Having turned down the offer of both tea and coffee, Kit accepted a glass of water, because turning this down would only have produced the offer of fruit juice or something else. When his water finally arrived, brought by the receptionist, it came in a glass, with ice and a slice of lemon, and Kit and Ms. Suzuki had just agreed it was a pity Mr. Togo was not here himself, that the spring blossom around Inokashira Pond had been spectacular, and the weather was surprisingly humid, even for June.

Only when Kit had sipped from his glass did Mr. Togo’s assistant put both her hands on the table and bow, very slightly. “We are sorry,” she said, “for your loss.” The language Ms. Suzuki used was so formal that Kit barely understood what she said. He waited for her to add something about Yoshi’s work or the fact Ms. Tanaka was the best potter of her generation. Instead she just reached across the desk for a desk diary.

“Mr. Togo had the meeting on Tuesday with Mr. Tamagusuku,” she said, flicking back a couple of pages. “Ms. Tanaka’s brother-in-law said he would update you on what was said. I imagine he’s been in touch?”

Kit shook his head.

“Ahh…” Ms. Suzuki considered the diary in front of her very carefully. As if it might explain why. “That is unfortunate.”

She shuffled a few pages and then shuffled back again, got up and went to a filing cabinet, only to turn round and come back again. Although young, Ms. Suzuki did not look like the kind of woman who got flustered.

“There was a will,” she said. “We gave it to Mr. Tamagusuku.” Of course there was. Of course they did.

Artists in the West were meant to be untidy and driven by inner demons. Yoshi had demons, all right. Only she’d probably kept their details filed in the order in which they first appeared.

“You had more than one copy,” Kit stated.

Ms. Suzuki stared at him.

“I know Yoshi,” said Kit. “She’d have asked Mr. Togo to notarise two copies, then she’d have filed another with her bank, kept a spare at home, and for all I know, given a final copy to Yuko…”

He caught Ms. Suzuki’s glance and thought about what he’d said.

“Okay, maybe not that last one,” admitted Kit, because then Yuko’s husband wouldn’t have been in such a hurry to collect the original.

“Forgive me for asking,” she said. “How long were…” Ms. Suzuki caught herself. “How long did you and Yoshi live together?”

“Ten years.”

Ms. Suzuki made notes on a piece of paper. “No children?”

Kit shook his head.

“Probably for the best.”

When Kit looked surprised, he got a short lecture on single mothers and Japanese inheritance law, followed by a longer lecture on probate for childless couples, both married and unmarried. As Yoshi’s parents were dead, Kit would have inherited three quarters, with Yuko sharing the rest. Unfortunately, the situation with unmarried couples was not nearly so favourable…

Which raised a whole new set of questions. Such as, if Yoshi was really so organised, why had she filed multiple copies of her will while failing to register their marriage at the ward office as she’d promised she would?

 

C
HAPTER
18 —
Wednesday, 20 June

“Guinness or Caffrey’s?” No Neck asked.

Kit nodded, without thinking, and reached the last free table in Paddy’s Tavern a second or so before three Australian backpackers who took one look at No Neck’s tattoos and the bleakness in Kit’s face and decided they’d rather stand at the bar.

No Neck sighed. “I’ll get Guinness,” he said.

Slitting open a buff envelope, Kit shook its contents onto the rickety table in front of him. It was just before 1 pm, two days after Kit met Ms. Suzuki and the promised copy of Yoshi’s will had finally been cleared with Mr. Togo himself for collecting.

Getting the beers while Kit read the will was No Neck’s idea of tact. A gesture No Neck promptly ruined by banging two pints of Guinness onto the table and demanding to know exactly what the will said.

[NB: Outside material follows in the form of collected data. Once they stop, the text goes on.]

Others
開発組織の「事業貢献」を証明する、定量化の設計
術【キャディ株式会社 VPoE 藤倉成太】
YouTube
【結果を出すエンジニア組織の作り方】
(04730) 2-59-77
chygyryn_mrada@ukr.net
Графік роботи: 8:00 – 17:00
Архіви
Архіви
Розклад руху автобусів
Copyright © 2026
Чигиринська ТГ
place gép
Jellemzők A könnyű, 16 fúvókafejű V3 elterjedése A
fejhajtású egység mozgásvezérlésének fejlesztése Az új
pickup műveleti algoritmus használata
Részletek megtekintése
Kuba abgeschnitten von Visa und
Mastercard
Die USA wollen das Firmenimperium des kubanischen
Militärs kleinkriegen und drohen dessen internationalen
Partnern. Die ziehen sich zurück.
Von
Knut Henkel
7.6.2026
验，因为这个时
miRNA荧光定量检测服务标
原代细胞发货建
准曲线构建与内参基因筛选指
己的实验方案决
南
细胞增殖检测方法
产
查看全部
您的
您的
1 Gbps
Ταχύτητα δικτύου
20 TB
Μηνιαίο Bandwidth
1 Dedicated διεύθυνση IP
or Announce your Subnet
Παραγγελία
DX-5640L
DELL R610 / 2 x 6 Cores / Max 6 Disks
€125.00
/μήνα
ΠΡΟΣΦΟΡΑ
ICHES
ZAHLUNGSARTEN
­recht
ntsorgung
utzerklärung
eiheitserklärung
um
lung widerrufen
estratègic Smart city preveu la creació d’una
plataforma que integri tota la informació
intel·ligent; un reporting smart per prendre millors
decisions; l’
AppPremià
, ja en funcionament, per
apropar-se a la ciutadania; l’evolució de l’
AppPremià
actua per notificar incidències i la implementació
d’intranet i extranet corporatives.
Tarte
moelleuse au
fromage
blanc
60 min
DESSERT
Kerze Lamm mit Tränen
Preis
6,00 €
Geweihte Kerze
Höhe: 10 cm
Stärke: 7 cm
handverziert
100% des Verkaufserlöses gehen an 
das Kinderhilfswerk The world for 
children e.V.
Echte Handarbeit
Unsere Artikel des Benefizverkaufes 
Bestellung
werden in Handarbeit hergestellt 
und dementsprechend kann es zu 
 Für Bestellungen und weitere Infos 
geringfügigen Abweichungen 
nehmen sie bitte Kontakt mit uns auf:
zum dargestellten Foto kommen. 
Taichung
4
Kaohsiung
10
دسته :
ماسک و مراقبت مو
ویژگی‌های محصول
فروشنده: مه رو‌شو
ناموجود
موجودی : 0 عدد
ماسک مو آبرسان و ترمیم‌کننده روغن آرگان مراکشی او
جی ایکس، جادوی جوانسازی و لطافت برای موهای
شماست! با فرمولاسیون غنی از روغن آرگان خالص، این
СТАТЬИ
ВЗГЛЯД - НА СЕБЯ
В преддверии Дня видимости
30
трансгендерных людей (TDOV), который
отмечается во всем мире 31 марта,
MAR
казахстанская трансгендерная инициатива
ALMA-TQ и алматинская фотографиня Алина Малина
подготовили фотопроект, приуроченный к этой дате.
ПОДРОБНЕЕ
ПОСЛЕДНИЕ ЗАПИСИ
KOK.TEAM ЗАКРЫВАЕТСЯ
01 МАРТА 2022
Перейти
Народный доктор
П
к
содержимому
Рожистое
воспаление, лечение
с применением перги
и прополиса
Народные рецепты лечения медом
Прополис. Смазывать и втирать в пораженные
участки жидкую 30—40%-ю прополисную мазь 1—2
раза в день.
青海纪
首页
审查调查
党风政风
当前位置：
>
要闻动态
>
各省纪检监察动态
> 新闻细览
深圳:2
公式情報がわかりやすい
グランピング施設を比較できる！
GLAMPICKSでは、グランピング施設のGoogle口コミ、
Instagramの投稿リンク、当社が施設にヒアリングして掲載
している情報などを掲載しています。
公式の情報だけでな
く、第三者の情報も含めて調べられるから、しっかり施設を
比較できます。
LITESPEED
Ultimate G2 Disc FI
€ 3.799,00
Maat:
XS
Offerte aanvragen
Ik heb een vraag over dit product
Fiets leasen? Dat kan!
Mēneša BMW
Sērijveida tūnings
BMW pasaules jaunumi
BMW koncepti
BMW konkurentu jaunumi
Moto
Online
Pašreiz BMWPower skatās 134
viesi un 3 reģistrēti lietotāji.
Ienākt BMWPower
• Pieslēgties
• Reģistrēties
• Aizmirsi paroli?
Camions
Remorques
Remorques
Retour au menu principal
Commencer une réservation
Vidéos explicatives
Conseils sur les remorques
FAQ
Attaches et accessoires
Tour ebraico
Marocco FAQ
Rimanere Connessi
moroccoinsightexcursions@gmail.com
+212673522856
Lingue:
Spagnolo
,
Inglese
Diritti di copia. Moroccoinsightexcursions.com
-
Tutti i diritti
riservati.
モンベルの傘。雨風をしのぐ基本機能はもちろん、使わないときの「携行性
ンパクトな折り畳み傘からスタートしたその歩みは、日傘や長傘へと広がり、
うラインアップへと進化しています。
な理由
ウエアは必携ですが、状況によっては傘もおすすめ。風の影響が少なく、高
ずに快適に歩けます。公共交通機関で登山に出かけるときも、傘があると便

“Nothing good,” said Kit, killing half of his pint in one go. Having skimmed the document, he read it again more carefully. Ms. Suzuki had kindly included a notarised English translation, but Kit felt he should read the original. It was handwritten and the writing was Yoshi’s own. There was something harsh about knowing this was probably the last piece of her writing he’d see.